Plus tôt cette semaine, le gouvernement britannique a annoncé un investissement de 965 millions de dollars pour créer davantage d’apprentissages et placer 50 000 jeunes dans des postes.
En partenariat avec les dirigeants communautaires, cette initiative de trois ans offrira à des jeunes prometteurs la formation professionnelle dont ils ont besoin pour accéder aux opportunités d’emploi locales. Sur ce financement impressionnant, 186 millions de dollars seront utilisés par les maires pour expérimenter la mise en relation de la génération Z, en particulier des NEET, avec les employeurs de leurs quartiers. En outre, afin d’alléger la charge financière de certaines entreprises, le plan couvrira également entièrement le coût de l’apprentissage pour les petites et moyennes entreprises de moins de 25 ans.
La génération Z au Royaume-Uni aura accès à davantage de postes d’apprentissage dans des secteurs à forte demande tels que l’hôtellerie et la vente au détail. Cependant, les gouvernements continuent de prêter une attention particulière aux compétences essentielles dont les jeunes professionnels auront besoin à l’ère de l’IA. De nouvelles formations courtes dans les domaines de l’ingénierie, des compétences numériques et de l’IA commenceront également à être déployées à partir d’avril 2026. La campagne d’apprentissage du Royaume-Uni fait partie du plan directeur du chancelier Keir Starmer visant à impliquer activement les deux tiers des jeunes dans des études de niveau supérieur et des apprentissages, après une baisse significative du nombre de jeunes en 2017.
« Pendant trop longtemps, la réussite a été mesurée par le nombre de jeunes allant à l’université, et cette vision étroite a bloqué les opportunités et créé des barrières qui doivent être éliminées », a déclaré Starmer. « Il est temps de changer notre façon de considérer l’apprentissage et de le mettre sur un pied d’égalité avec les universités. »
La génération Z souffre du chômage au Royaume-Uni et à l’étranger
L’ambitieuse stratégie britannique d’un milliard de dollars est la bienvenue alors que les taux de chômage des jeunes montent en flèche partout dans le monde.
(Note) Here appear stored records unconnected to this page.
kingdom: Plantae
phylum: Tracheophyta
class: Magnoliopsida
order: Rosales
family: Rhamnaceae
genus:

Au premier semestre de l’année dernière, plus de 16 % des hommes âgés de 18 à 24 ans au Royaume-Uni, soit environ 460 000 personnes, étaient des NEET, soit la proportion la plus élevée depuis plus d’une décennie. À l’échelle mondiale, en 2023, environ une personne sur cinq âgée de 15 à 24 ans sera NEET. Et pour ceux qui recherchent activement un emploi, les options sont limitées. Le Royaume-Uni a reçu plus de 1,2 million de candidatures pour un peu moins de 17 000 postes de diplômés en 2023 et 2024, selon l’Institute of Student Employers (ISE).
Il s’agit du plus grand nombre de candidatures par emploi jamais enregistré depuis que l’ISE a commencé à collecter des données en 1991.
Mais les choses ne semblent pas non plus s’améliorer de l’autre côté de l’étang. En 2022, il y avait environ 4,3 millions de chômeurs de la génération Z NEET aux États-Unis. Selon une analyse FRED des données du Bureau of Labor Statistics des États-Unis, en septembre de cette année, 9,4 % des hommes et 9 % des femmes âgés de 20 à 24 ans étaient au chômage, soit plus du double du taux de chômage général de 4,4 %.
De plus, les responsables américains ont prévenu que le problème pourrait s’aggraver. Le sénateur Mark Warner (Démocrate de Virginie) a averti que l’IA pourrait faire grimper le taux de chômage des nouveaux diplômés à 25 % au cours des deux à trois prochaines années.
Comme le gouvernement britannique, M. Warner a proposé un programme de retour au travail, mais la question est bipartite. Avec le sénateur Josh Hawley (R-Missouri), ils ont présenté un projet de loi qui obligerait les entreprises et les agences fédérales à signaler les pertes d’emplois liées à l’IA au ministère du Travail et à rendre leurs conclusions publiques.